Split image showing personal home versus rental portion of a house with signage.

Common Mistakes to Avoid

Many people get tripped up trying to claim home insurance when they shouldn’t. Here are the top errors:

  • Claiming your primary residence insurance just because you work from home sometimes. The ATO requires a dedicated, regular-use space.
  • Using the wrong percentage. Don’t guess. Measure the floor area. Use a tape measure, not a feeling.
  • Not keeping records. The ATO can ask for proof. If you can’t show how you calculated your claim, you’ll lose it.
  • Claiming insurance for renovations. Home insurance doesn’t cover upgrades or improvements. Those are capital expenses and handled differently.

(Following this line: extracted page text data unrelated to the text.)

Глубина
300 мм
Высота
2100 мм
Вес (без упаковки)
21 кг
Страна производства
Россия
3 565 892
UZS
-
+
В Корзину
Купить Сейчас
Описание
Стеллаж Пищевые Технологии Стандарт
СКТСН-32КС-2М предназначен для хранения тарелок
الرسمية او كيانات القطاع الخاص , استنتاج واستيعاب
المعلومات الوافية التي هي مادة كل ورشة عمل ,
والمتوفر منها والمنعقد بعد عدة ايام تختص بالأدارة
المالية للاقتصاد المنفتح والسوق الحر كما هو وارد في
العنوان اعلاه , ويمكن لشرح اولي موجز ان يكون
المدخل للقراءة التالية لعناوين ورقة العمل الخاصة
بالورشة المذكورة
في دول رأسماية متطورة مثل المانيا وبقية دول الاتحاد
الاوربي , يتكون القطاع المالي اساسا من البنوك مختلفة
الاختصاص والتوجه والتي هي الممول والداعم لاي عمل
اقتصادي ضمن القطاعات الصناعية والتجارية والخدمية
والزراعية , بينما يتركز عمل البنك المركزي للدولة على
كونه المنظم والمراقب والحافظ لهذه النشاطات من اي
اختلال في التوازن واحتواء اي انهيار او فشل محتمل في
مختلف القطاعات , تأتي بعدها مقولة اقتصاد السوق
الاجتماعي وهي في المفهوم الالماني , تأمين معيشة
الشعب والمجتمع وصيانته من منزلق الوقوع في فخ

What You Can Claim Instead

Even if you can’t claim home insurance, there are other homeowner expenses you might be able to deduct:

  • Interest on investment property loans-fully deductible.
  • Property management fees-if you use an agent.
  • Repairs to rental properties-like fixing a leaky roof or broken windows.
  • Depreciation on fixtures and fittings-for investment properties, you can claim wear and tear on appliances, carpets, and blinds.

These deductions often add up to more than home insurance ever would. Focus on what you can claim, not just what you think you should.

Balanced scale with home and income icons, symbolizing tax-deductible home expenses.

How to Claim It Right

If you qualify for a deduction, here’s how to do it properly:

  1. Calculate the percentage of your home used for business or rental.
  2. Get your annual home insurance statement from your provider.
  3. Multiply the premium by your percentage.
  4. Record your calculation method and keep supporting documents for five years.
  5. Include the amount in your tax return under “home office expenses” or “rental property expenses”.

Use the ATO’s Home Office Expenses calculator or a simple spreadsheet. Don’t rely on memory.

What If You’re Not Sure?

If you’re unsure whether your situation qualifies, don’t guess. Talk to a registered tax agent. A good one can help you identify all eligible deductions and avoid costly mistakes.

Many people miss out on thousands because they assume they can’t claim anything. Others get audited because they claimed too much. The middle ground? Accurate, documented claims.

Final Thoughts

Home insurance is a necessary cost of owning property-but it’s rarely a tax write-off. Unless you’re renting part of your home, running a business from it, or owning an investment property, you’re not getting a refund on those premiums.

But if you do fall into one of those categories, don’t leave money on the table. Track your usage, keep your records, and claim what’s yours. A few hundred dollars here and there adds up over time-and that’s money you can put back into your home, your business, or your future.

Can I claim home insurance if I work from home occasionally?

No. To claim home insurance as a business expense, you need a dedicated space used regularly for work-not just a corner of the couch where you sometimes check emails. The ATO requires consistent, primary use of the area for income-producing activities.

Is landlord insurance tax deductible?

Yes. If you own an investment property, landlord insurance-including building, contents, and liability coverage-is fully tax deductible. It’s treated as a standard expense of earning rental income.

Can I claim home insurance for a holiday home I rent out?

Yes, but only for the portion of the year it’s rented out. If you use your holiday home for personal trips for 6 months and rent it for 6 months, you can claim 50% of your insurance costs. Keep a log of rental dates and personal use.

Do I need a separate policy for my home office?

Not necessarily. Your existing home insurance usually covers your home office. But if you have expensive equipment, you might want separate contents insurance for those items. That separate policy is fully deductible as a business expense.

What if I’m not sure how much of my home is used for business?

Measure it. Use a tape measure to calculate the square metres of your workspace versus your total home. You can also use floor plans or photos with dimensions. The ATO doesn’t require perfect precision, but they do require a reasonable, documented method.